A new study linking Mexican American Studies with academic achievement is adding to a growing national conversation about the benefits of ethnic studies curriculums, a researcher tells NBC Latino.
“In many respects, ethnic studies is sometimes treated like a convenient academic add-on,” said Nolan Cabrera, an assistant professor in the Center for the Study of Higher Education at the University of Arizona. “What this (research) is demonstrating is that ethnic studies in and of itself represents real education.”
Cabrera was lead author of the study of Tucson’s controversial ethnic studies program. It found that students who took Mexican American Studies courses are more likely to graduate from high school and pass standardized tests.
“There’s a consistent positive relationship between taking Mexican American Studies (MAS) classes and student achievement,” Cabrera told NBC. “And the more classes students took, the greater their likelihood of academic success.”
The study by University of Arizona researchers reaches the same conclusion of a 2012 analysis conducted in connection with the Tucson Unified School District’s Tucson’s long-running school desegregation lawsuit. Cabrera also led that study at the request of a special master appointed to oversee the desegregation plan.
The special master ordered the district to implement “culturally relevant” courses reflecting the history and culture of African American and Mexican American communities, Education Week reported. Tucson created eight culturally relevant courses which are operating at some of the district’s 10 comprehensive high schools.
In the latest study, University of Arizona researchers note that Tucson’s Mexican American Studies program has been at the center of polarizing debate, but that a central question had not been examined: Do the classes raise student achievement?

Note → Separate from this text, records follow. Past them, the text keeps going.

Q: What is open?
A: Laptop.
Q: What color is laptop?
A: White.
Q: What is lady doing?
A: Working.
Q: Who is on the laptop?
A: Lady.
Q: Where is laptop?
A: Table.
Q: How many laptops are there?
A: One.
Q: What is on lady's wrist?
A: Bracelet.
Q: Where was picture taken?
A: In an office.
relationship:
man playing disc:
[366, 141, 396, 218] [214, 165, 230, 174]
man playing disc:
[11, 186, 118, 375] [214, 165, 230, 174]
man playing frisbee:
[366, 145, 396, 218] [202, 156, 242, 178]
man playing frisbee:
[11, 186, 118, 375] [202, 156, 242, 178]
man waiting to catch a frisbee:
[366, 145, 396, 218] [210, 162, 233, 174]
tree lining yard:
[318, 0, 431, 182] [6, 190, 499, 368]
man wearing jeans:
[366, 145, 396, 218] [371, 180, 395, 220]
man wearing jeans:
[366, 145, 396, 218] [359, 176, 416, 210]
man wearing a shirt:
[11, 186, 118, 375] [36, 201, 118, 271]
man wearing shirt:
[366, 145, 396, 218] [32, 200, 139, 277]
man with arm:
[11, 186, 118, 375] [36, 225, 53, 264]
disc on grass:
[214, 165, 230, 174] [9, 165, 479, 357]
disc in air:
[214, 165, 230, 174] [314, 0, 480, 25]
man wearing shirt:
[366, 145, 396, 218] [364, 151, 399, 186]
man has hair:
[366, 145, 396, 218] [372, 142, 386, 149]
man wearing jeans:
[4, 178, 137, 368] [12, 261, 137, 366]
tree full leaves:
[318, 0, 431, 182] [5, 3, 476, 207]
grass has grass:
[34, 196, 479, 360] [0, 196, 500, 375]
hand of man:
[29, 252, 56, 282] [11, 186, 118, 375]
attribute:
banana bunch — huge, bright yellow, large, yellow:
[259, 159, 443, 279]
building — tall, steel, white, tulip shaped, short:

In 2010, Arizona passed a law used to prohibit certain Mexican American Studies curriculums in the Tucson school district. Ethnic studies courses have come under attack from conservatives who charge they promote a left-wing ideology, promote ethnic solidarity and lead students to resent whites. Supporters laud the curriculums, pointing to increased graduation rates, higher academic achievement and other benefits, like exposing Mexican American students to material about their history and culture.
Cabrera emphasized that the newest analysis was based purely on empirical data, but added there are many possibilities for why Mexican American Studies is linked to improved academic achievement.
“The way the program was structured, the way the students experience everyday life was represented in the curriculum,” Cabrera said. “That’s a dramatic shift from the way a lot of classes are taught. There’s an identity component, too. They would try to teach the students, ‘You’re not foreign to this land, you’re native to this land.’”
The latest study included more than 26,000 students, members of the graduating classes of 2008, 2009 and 2010. Cabrera said researchers unexpectedly found that students with lower prior achievement benefitted more from taking MAS courses.
“Usually when you run an analysis like this and you include prior academic achievement, the effects just wash out,” Cabrera said. “What I found is that the students who took MAS were some of the lowest-performing in the district during their first year. (But) when they graduated, they graduated at a higher rate than their peers.”